“Us and Them”, “Nós e Eles” numa tradução livre para português, é o título de uma fantástica música de 1973 dos Pink Floyd. Na letra da música Roger Waters descreve a disparatada (falta de) lógica da guerra. Os primeiros versos da música resumem tudo o resto, dizem qualquer coisa como: “Nós e eles/ E, afinal de contas, somos apenas homens normais”.

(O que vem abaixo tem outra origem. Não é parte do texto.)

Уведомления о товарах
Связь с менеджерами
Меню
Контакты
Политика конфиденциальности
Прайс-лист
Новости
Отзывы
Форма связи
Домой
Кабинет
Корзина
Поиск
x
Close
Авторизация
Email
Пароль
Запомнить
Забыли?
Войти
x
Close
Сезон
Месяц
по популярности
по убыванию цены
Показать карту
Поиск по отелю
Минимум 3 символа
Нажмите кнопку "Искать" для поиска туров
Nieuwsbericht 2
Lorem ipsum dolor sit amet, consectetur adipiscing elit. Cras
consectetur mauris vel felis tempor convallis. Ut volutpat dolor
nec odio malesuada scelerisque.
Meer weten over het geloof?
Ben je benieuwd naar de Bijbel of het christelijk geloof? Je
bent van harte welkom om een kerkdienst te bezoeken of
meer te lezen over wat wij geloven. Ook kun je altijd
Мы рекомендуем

Veio-me à memória esta música na releitura de um artigo que saiu em 2015 na revista New Yorker. O artigo é sobre a disputa de espaço público entre carros, bicicletas e peões. Nele, a autora, Maria Konnikova, assinala que o modo de transporte que cada indivíduo utiliza define o que defende para a via pública. Quando usa o carro pensa que bicicletas e peões não lhe devem obstruir o caminho. Quando vai a pé não gosta de ver bicicletas a circular no passeio. Quando utiliza a bicicleta sente que tem direito a utilizar a estrada, e que por outro lado também pode utilizar o passeio porque a estrada é perigosa. Este é um tipo de armadilha mental a que os psicólogos chamam “viés egocêntrico” e à qual todos nós podemos estar sujeitos em diferentes situações do dia-a-dia. No fundo tendemos a sobrevalorizar a nossa experiência pessoal.

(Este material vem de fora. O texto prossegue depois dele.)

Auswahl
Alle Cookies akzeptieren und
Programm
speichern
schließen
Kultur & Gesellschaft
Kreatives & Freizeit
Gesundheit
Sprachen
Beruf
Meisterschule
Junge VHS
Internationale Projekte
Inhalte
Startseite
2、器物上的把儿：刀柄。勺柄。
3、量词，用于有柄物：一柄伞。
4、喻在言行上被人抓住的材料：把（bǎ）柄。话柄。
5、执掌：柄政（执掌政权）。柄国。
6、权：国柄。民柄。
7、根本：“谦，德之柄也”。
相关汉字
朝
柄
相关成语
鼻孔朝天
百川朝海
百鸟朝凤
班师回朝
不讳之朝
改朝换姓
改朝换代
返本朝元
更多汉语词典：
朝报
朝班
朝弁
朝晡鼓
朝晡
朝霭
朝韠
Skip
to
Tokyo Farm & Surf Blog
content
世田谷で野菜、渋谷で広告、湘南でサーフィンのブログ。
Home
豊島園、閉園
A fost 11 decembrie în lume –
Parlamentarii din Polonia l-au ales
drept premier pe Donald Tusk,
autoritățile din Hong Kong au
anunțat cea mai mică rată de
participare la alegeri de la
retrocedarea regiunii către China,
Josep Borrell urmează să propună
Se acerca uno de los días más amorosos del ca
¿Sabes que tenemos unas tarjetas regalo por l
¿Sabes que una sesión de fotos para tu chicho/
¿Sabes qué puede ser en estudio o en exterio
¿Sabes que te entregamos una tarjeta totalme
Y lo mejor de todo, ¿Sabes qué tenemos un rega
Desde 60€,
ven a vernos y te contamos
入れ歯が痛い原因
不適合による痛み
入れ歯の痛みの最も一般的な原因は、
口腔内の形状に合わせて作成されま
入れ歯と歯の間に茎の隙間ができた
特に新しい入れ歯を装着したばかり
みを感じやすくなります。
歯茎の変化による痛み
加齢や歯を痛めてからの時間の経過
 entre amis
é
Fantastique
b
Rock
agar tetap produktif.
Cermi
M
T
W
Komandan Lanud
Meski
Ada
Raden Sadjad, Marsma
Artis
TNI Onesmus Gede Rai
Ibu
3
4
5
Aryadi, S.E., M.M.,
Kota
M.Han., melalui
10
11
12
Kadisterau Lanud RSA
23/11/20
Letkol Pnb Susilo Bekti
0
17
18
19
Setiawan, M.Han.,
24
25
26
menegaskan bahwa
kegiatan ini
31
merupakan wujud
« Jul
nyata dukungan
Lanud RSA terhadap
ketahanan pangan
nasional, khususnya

Esta perceção egocêntrica tem todos os ingredientes necessários para transformar as vias públicas em “locais de guerra”, desaparecendo facilmente a empatia e prevalecendo a lógica do “nós” contra “eles”. Porém, nem tudo será equivalente: entre 2010 e 2020 morreram em Portugal mais de 1000 pessoas atropeladas, a grande maioria delas em zonas urbanas. Não há registo de nenhum caso de atropelamento mortal provocado por uma bicicleta.

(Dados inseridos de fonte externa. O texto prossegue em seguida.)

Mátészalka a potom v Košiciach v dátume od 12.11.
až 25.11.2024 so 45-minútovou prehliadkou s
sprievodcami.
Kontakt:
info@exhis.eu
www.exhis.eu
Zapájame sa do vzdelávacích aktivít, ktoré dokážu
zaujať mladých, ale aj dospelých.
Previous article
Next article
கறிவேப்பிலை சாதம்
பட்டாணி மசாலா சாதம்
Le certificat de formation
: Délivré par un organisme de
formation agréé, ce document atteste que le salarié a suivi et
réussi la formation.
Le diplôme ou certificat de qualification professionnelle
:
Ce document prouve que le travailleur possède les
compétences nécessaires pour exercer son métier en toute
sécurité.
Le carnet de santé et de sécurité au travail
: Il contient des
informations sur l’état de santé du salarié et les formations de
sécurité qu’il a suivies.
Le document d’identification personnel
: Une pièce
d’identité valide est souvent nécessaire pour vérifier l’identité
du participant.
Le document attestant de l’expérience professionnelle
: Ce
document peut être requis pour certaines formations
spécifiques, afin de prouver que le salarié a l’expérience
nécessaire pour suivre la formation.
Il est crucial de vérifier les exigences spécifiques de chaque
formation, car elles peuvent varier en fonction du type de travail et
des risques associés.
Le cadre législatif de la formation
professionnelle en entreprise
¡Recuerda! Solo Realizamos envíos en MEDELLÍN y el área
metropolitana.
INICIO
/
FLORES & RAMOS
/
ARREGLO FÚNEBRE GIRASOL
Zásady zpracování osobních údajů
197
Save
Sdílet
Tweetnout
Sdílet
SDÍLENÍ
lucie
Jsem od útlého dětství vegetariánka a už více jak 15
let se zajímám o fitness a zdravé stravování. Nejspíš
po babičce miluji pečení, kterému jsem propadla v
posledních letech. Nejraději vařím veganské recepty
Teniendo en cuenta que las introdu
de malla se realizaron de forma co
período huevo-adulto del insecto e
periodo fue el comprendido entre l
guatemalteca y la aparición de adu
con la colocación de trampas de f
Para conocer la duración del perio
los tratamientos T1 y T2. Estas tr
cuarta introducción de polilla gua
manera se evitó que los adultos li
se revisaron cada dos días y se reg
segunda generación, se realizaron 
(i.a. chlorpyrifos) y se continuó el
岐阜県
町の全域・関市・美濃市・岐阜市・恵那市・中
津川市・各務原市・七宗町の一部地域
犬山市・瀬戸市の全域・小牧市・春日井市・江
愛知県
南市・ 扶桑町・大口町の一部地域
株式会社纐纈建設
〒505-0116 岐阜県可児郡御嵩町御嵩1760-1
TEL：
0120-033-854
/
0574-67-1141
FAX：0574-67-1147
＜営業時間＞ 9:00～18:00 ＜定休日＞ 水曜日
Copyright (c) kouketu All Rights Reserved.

Será que o nosso “viés egocêntrico” intrínseco e a lógica do “nós” contra “eles” a que nos conduz, não torna ilusória a ideia de que é pelo civismo e pela responsabilidade individual de cada um que se garante a segurança de todos os utilizadores da via pública? Do meu ponto de vista sim, é totalmente ilusório. A resposta está unicamente no aumento da segurança infraestruturas existentes e é responsabilidade das diferentes entidades públicas atuar para que essas infraestruturas garantam a segurança de todos, nomeadamente em meio urbano. Afinal de contas, nós e eles somos todos apenas homens e mulheres normais que querem chegar a casa.